REQUIRED WORK: Copy out the data below with "Source code" swapped for "Original text" and nothing else changed. Leave the pictures out of your copy.
──────── DATA SUPPLIED
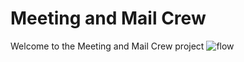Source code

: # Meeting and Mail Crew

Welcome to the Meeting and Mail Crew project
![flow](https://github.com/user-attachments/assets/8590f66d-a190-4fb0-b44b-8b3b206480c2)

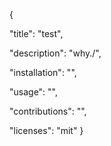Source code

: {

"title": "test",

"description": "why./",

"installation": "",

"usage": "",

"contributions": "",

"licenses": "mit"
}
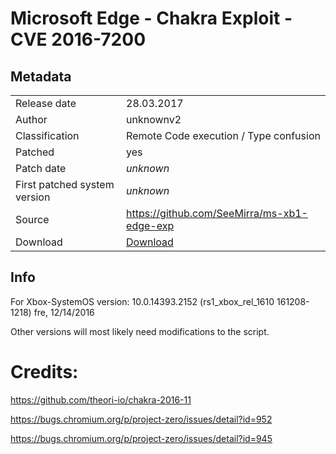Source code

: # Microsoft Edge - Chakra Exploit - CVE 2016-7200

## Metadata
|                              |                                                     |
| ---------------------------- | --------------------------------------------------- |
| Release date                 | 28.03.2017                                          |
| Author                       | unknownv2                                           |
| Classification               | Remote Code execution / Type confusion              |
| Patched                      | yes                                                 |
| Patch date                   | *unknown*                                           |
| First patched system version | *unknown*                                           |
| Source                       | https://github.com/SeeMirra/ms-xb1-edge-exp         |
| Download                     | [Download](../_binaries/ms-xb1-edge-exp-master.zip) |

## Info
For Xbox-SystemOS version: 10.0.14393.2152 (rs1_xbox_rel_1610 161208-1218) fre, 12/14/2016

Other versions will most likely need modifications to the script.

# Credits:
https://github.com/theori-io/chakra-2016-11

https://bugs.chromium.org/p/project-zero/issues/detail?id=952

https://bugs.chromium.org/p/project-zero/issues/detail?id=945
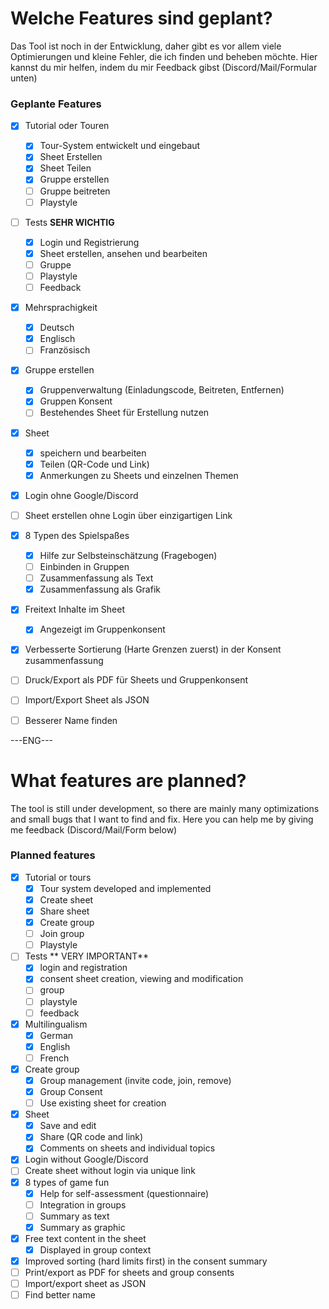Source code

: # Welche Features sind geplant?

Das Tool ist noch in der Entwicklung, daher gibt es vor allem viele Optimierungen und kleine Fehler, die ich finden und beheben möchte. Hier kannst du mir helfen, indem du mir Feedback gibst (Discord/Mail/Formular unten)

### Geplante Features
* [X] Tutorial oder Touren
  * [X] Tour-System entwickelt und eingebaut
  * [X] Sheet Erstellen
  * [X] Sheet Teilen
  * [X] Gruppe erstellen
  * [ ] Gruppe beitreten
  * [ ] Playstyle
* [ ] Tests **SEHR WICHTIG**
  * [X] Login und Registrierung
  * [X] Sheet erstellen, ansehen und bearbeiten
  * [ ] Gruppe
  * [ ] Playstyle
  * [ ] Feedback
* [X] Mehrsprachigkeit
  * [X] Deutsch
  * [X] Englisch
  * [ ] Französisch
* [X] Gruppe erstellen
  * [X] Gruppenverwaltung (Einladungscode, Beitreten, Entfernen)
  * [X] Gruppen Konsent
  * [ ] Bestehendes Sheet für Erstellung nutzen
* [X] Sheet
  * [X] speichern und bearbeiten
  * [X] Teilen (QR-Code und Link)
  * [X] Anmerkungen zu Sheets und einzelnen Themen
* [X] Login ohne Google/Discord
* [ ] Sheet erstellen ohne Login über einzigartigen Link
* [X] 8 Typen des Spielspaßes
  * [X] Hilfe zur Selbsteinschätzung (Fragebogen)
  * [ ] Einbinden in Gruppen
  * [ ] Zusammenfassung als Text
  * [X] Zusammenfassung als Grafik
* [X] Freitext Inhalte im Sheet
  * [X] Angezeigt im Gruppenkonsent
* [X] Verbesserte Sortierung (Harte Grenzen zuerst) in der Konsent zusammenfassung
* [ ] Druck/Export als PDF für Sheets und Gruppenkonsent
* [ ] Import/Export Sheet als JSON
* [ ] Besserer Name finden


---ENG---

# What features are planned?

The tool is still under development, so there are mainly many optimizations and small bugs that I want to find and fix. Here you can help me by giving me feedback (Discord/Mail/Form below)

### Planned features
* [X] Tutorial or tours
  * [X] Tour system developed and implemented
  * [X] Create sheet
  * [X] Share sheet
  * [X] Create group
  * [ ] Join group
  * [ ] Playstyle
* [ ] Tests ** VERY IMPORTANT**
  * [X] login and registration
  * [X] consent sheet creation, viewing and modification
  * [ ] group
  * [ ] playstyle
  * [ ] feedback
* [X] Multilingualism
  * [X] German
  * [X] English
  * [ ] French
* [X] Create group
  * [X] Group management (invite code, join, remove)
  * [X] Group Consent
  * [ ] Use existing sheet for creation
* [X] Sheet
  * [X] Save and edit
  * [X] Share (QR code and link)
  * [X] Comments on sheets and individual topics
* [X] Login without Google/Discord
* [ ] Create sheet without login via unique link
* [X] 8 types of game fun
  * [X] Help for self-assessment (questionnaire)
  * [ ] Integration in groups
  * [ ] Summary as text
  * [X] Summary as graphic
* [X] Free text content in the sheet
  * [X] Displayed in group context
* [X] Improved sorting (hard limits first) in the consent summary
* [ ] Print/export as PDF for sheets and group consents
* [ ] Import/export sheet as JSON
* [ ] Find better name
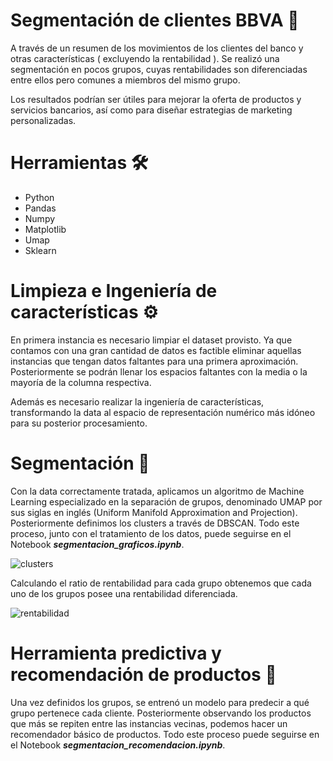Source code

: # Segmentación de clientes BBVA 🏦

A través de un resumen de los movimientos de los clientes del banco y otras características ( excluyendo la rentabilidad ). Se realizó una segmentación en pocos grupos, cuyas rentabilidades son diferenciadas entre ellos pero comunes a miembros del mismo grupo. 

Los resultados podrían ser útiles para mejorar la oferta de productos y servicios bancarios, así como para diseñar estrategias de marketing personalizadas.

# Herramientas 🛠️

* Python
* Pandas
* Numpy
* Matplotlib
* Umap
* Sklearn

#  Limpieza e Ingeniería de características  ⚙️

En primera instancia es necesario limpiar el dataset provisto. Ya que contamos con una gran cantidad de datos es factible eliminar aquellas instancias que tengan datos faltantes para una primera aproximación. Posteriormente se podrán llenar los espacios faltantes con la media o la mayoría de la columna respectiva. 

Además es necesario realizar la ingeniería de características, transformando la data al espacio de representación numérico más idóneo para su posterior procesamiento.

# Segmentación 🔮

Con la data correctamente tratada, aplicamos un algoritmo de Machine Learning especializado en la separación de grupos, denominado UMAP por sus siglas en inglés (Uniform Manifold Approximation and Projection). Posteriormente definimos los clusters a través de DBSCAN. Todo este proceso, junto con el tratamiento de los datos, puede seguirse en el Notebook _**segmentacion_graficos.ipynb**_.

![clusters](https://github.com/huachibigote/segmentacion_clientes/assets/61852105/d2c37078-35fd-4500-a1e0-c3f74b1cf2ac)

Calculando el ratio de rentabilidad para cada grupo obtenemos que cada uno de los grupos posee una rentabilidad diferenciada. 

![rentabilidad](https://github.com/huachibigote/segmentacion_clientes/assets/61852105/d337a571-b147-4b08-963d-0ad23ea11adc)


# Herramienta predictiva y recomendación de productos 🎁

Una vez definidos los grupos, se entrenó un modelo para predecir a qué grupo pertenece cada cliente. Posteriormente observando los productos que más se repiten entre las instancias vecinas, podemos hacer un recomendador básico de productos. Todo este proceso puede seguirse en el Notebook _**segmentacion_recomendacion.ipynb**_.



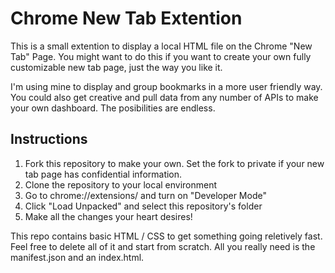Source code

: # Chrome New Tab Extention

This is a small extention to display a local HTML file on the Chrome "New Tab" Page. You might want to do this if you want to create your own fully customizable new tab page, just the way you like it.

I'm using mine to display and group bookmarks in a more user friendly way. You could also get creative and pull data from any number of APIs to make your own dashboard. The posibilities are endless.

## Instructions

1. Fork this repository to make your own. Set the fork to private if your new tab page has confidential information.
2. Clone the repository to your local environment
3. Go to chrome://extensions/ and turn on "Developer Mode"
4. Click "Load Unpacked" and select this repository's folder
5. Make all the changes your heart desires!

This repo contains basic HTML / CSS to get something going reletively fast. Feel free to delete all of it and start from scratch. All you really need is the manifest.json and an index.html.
────────────────
TASK RESPONSE:
Original text

: # Meeting and Mail Crew

Welcome to the Meeting and Mail Crew project
![flow](https://github.com/user-attachments/assets/8590f66d-a190-4fb0-b44b-8b3b206480c2)

Original text

: {

"title": "test",

"description": "why./",

"installation": "",

"usage": "",

"contributions": "",

"licenses": "mit"
}
Original text

: # Microsoft Edge - Chakra Exploit - CVE 2016-7200

## Metadata
|                              |                                                     |
| ---------------------------- | --------------------------------------------------- |
| Release date                 | 28.03.2017                                          |
| Author                       | unknownv2                                           |
| Classification               | Remote Code execution / Type confusion              |
| Patched                      | yes                                                 |
| Patch date                   | *unknown*                                           |
| First patched system version | *unknown*                                           |
| Source                       | https://github.com/SeeMirra/ms-xb1-edge-exp         |
| Download                     | [Download](../_binaries/ms-xb1-edge-exp-master.zip) |

## Info
For Xbox-SystemOS version: 10.0.14393.2152 (rs1_xbox_rel_1610 161208-1218) fre, 12/14/2016

Other versions will most likely need modifications to the script.

# Credits:
https://github.com/theori-io/chakra-2016-11

https://bugs.chromium.org/p/project-zero/issues/detail?id=952

https://bugs.chromium.org/p/project-zero/issues/detail?id=945
Original text

: # Welche Features sind geplant?

Das Tool ist noch in der Entwicklung, daher gibt es vor allem viele Optimierungen und kleine Fehler, die ich finden und beheben möchte. Hier kannst du mir helfen, indem du mir Feedback gibst (Discord/Mail/Formular unten)

### Geplante Features
* [X] Tutorial oder Touren
  * [X] Tour-System entwickelt und eingebaut
  * [X] Sheet Erstellen
  * [X] Sheet Teilen
  * [X] Gruppe erstellen
  * [ ] Gruppe beitreten
  * [ ] Playstyle
* [ ] Tests **SEHR WICHTIG**
  * [X] Login und Registrierung
  * [X] Sheet erstellen, ansehen und bearbeiten
  * [ ] Gruppe
  * [ ] Playstyle
  * [ ] Feedback
* [X] Mehrsprachigkeit
  * [X] Deutsch
  * [X] Englisch
  * [ ] Französisch
* [X] Gruppe erstellen
  * [X] Gruppenverwaltung (Einladungscode, Beitreten, Entfernen)
  * [X] Gruppen Konsent
  * [ ] Bestehendes Sheet für Erstellung nutzen
* [X] Sheet
  * [X] speichern und bearbeiten
  * [X] Teilen (QR-Code und Link)
  * [X] Anmerkungen zu Sheets und einzelnen Themen
* [X] Login ohne Google/Discord
* [ ] Sheet erstellen ohne Login über einzigartigen Link
* [X] 8 Typen des Spielspaßes
  * [X] Hilfe zur Selbsteinschätzung (Fragebogen)
  * [ ] Einbinden in Gruppen
  * [ ] Zusammenfassung als Text
  * [X] Zusammenfassung als Grafik
* [X] Freitext Inhalte im Sheet
  * [X] Angezeigt im Gruppenkonsent
* [X] Verbesserte Sortierung (Harte Grenzen zuerst) in der Konsent zusammenfassung
* [ ] Druck/Export als PDF für Sheets und Gruppenkonsent
* [ ] Import/Export Sheet als JSON
* [ ] Besserer Name finden


---ENG---

# What features are planned?

The tool is still under development, so there are mainly many optimizations and small bugs that I want to find and fix. Here you can help me by giving me feedback (Discord/Mail/Form below)

### Planned features
* [X] Tutorial or tours
  * [X] Tour system developed and implemented
  * [X] Create sheet
  * [X] Share sheet
  * [X] Create group
  * [ ] Join group
  * [ ] Playstyle
* [ ] Tests ** VERY IMPORTANT**
  * [X] login and registration
  * [X] consent sheet creation, viewing and modification
  * [ ] group
  * [ ] playstyle
  * [ ] feedback
* [X] Multilingualism
  * [X] German
  * [X] English
  * [ ] French
* [X] Create group
  * [X] Group management (invite code, join, remove)
  * [X] Group Consent
  * [ ] Use existing sheet for creation
* [X] Sheet
  * [X] Save and edit
  * [X] Share (QR code and link)
  * [X] Comments on sheets and individual topics
* [X] Login without Google/Discord
* [ ] Create sheet without login via unique link
* [X] 8 types of game fun
  * [X] Help for self-assessment (questionnaire)
  * [ ] Integration in groups
  * [ ] Summary as text
  * [X] Summary as graphic
* [X] Free text content in the sheet
  * [X] Displayed in group context
* [X] Improved sorting (hard limits first) in the consent summary
* [ ] Print/export as PDF for sheets and group consents
* [ ] Import/export sheet as JSON
* [ ] Find better name
Original text

: # Segmentación de clientes BBVA 🏦

A través de un resumen de los movimientos de los clientes del banco y otras características ( excluyendo la rentabilidad ). Se realizó una segmentación en pocos grupos, cuyas rentabilidades son diferenciadas entre ellos pero comunes a miembros del mismo grupo. 

Los resultados podrían ser útiles para mejorar la oferta de productos y servicios bancarios, así como para diseñar estrategias de marketing personalizadas.

# Herramientas 🛠️

* Python
* Pandas
* Numpy
* Matplotlib
* Umap
* Sklearn

#  Limpieza e Ingeniería de características  ⚙️

En primera instancia es necesario limpiar el dataset provisto. Ya que contamos con una gran cantidad de datos es factible eliminar aquellas instancias que tengan datos faltantes para una primera aproximación. Posteriormente se podrán llenar los espacios faltantes con la media o la mayoría de la columna respectiva. 

Además es necesario realizar la ingeniería de características, transformando la data al espacio de representación numérico más idóneo para su posterior procesamiento.

# Segmentación 🔮

Con la data correctamente tratada, aplicamos un algoritmo de Machine Learning especializado en la separación de grupos, denominado UMAP por sus siglas en inglés (Uniform Manifold Approximation and Projection). Posteriormente definimos los clusters a través de DBSCAN. Todo este proceso, junto con el tratamiento de los datos, puede seguirse en el Notebook _**segmentacion_graficos.ipynb**_.

![clusters](https://github.com/huachibigote/segmentacion_clientes/assets/61852105/d2c37078-35fd-4500-a1e0-c3f74b1cf2ac)

Calculando el ratio de rentabilidad para cada grupo obtenemos que cada uno de los grupos posee una rentabilidad diferenciada. 

![rentabilidad](https://github.com/huachibigote/segmentacion_clientes/assets/61852105/d337a571-b147-4b08-963d-0ad23ea11adc)


# Herramienta predictiva y recomendación de productos 🎁

Una vez definidos los grupos, se entrenó un modelo para predecir a qué grupo pertenece cada cliente. Posteriormente observando los productos que más se repiten entre las instancias vecinas, podemos hacer un recomendador básico de productos. Todo este proceso puede seguirse en el Notebook _**segmentacion_recomendacion.ipynb**_.



Original text

: # Chrome New Tab Extention

This is a small extention to display a local HTML file on the Chrome "New Tab" Page. You might want to do this if you want to create your own fully customizable new tab page, just the way you like it.

I'm using mine to display and group bookmarks in a more user friendly way. You could also get creative and pull data from any number of APIs to make your own dashboard. The posibilities are endless.

## Instructions

1. Fork this repository to make your own. Set the fork to private if your new tab page has confidential information.
2. Clone the repository to your local environment
3. Go to chrome://extensions/ and turn on "Developer Mode"
4. Click "Load Unpacked" and select this repository's folder
5. Make all the changes your heart desires!

This repo contains basic HTML / CSS to get something going reletively fast. Feel free to delete all of it and start from scratch. All you really need is the manifest.json and an index.html.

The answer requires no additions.